**** Source
# New lights!!



## Shrek (Oct 4, 2011)

Has anyone ever ran these or had any luck with them? They were $18 at local walmart and they come with a 3yr warranty so I figured what the heck! Will be installing soon.










I plan on lots of silicone!! Lol




Wishing I was riding instead of using Tapatalk


----------



## Eastexasmudder (Nov 21, 2011)

Ive used those for a long time. There fairly bright and do help. I took mine off yesterday when I moved my radiator. Im goin to put mine back on when I figure out a new place to put em 


I'd rather be riding instead I'm using tapatalk!


----------



## Shrek (Oct 4, 2011)

Eastexasmudder said:


> Ive used those for a long time. There fairly bright and do help. I took mine off yesterday when I moved my radiator. Im goin to put mine back on when I figure out a new place to put em
> 
> 
> I'd rather be riding instead I'm using tapatalk!


Did they hold up in water at all? Also I'm thinking about changing the bulbs to LED's maybe...? 




Wishing I was riding instead of using Tapatalk


----------



## Eastexasmudder (Nov 21, 2011)

They where mounted on my front rack and I never got them under water. But never had any issues when I washed my bike and getting them wet. Had them about 2 years. I'm also thinking about a hid kit just havnt picked out one yet.


I'd rather be riding instead I'm using tapatalk!


----------



## outskirtsdweller (Jul 6, 2009)

I have used one of those as a backup light for a couple of years. It is mounted above my tail light and has been underwater many times and no probs so far...


----------



## greenkitty7 (Jan 26, 2011)

my buddy had those and has busted three sets of them due to them getting hot and him hitting the water.


----------



## Shrek (Oct 4, 2011)

Well I have figured out the mounting locations! Still wiring them up and will update pics when done. 










Not the finished product here but you get the idea















Wishing I was riding instead of using Tapatalk


----------
********
**** Provided data
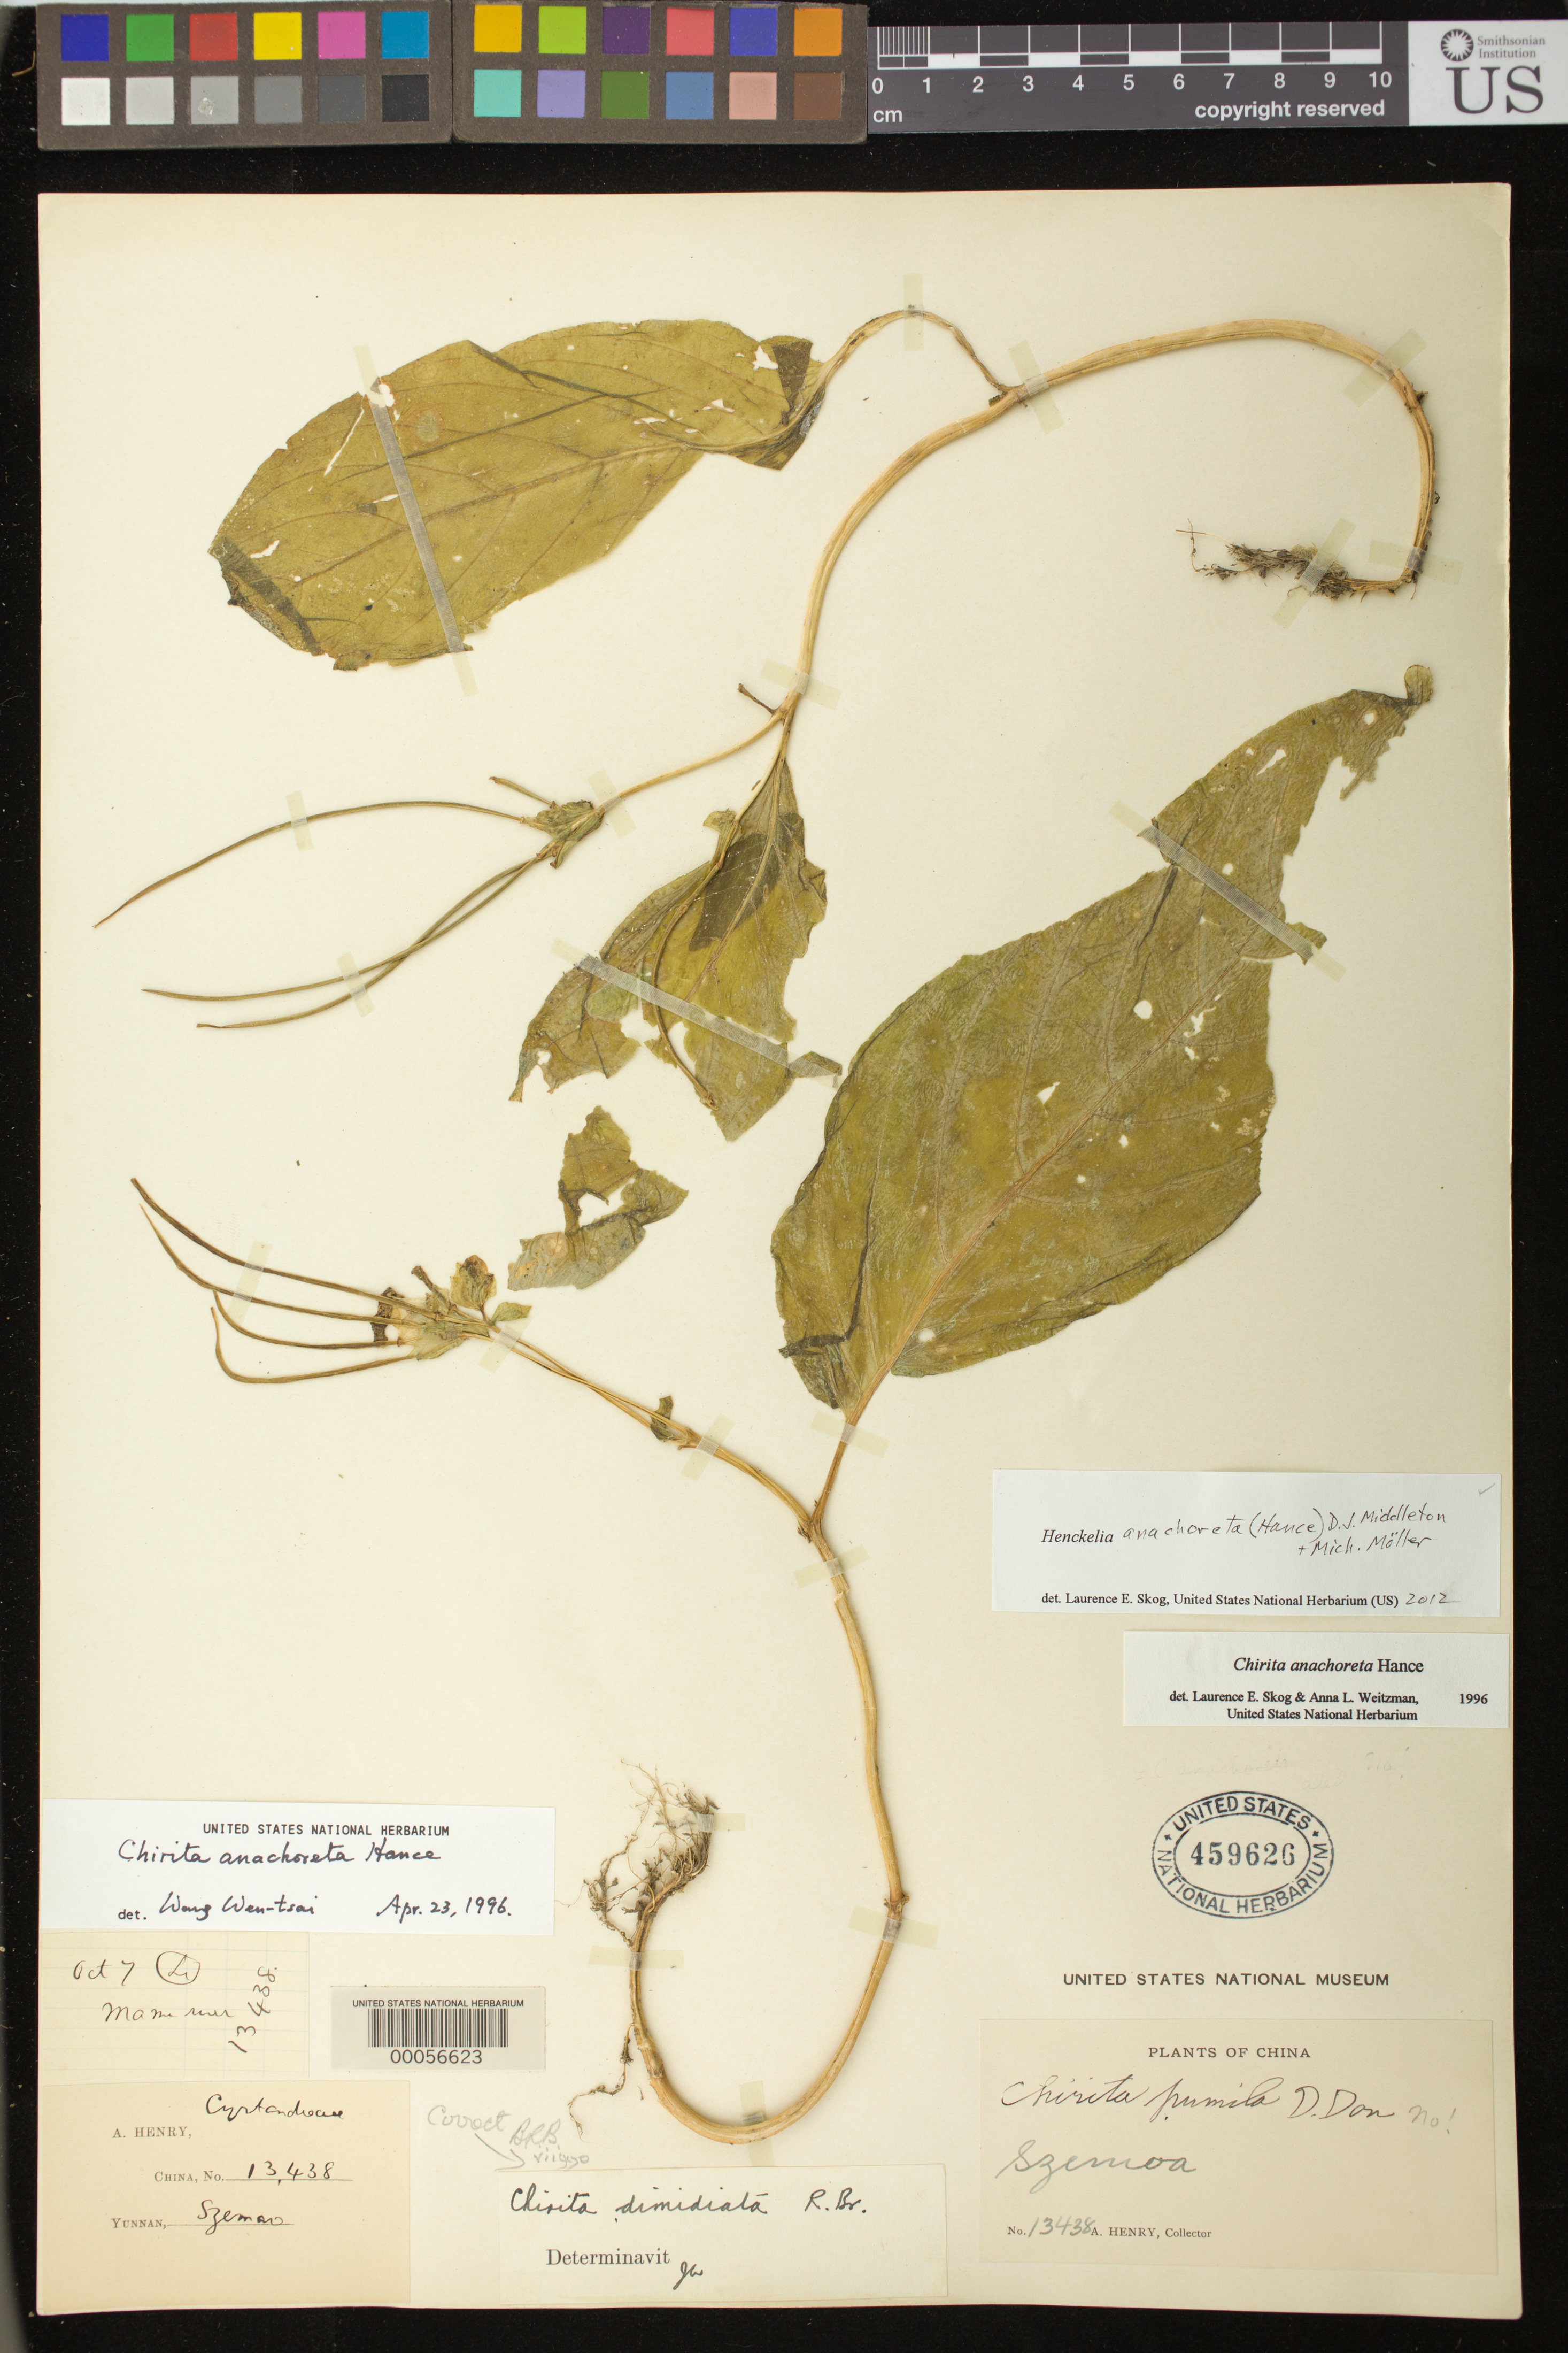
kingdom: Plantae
********
Task instructions
Give a two-sentence summary of the forum thread.

Completed task
Shrek bought a set of lights for $18 at Walmart with a three-year warranty, asked whether anyone had luck with them, and later reported having figured out the mounting locations while still wiring them up. Replies were mixed: one user found them fairly bright and had no issues getting them wet while washing over about two years, another had one underwater many times with no problems, and a third said a friend busted three sets when the hot lights hit water.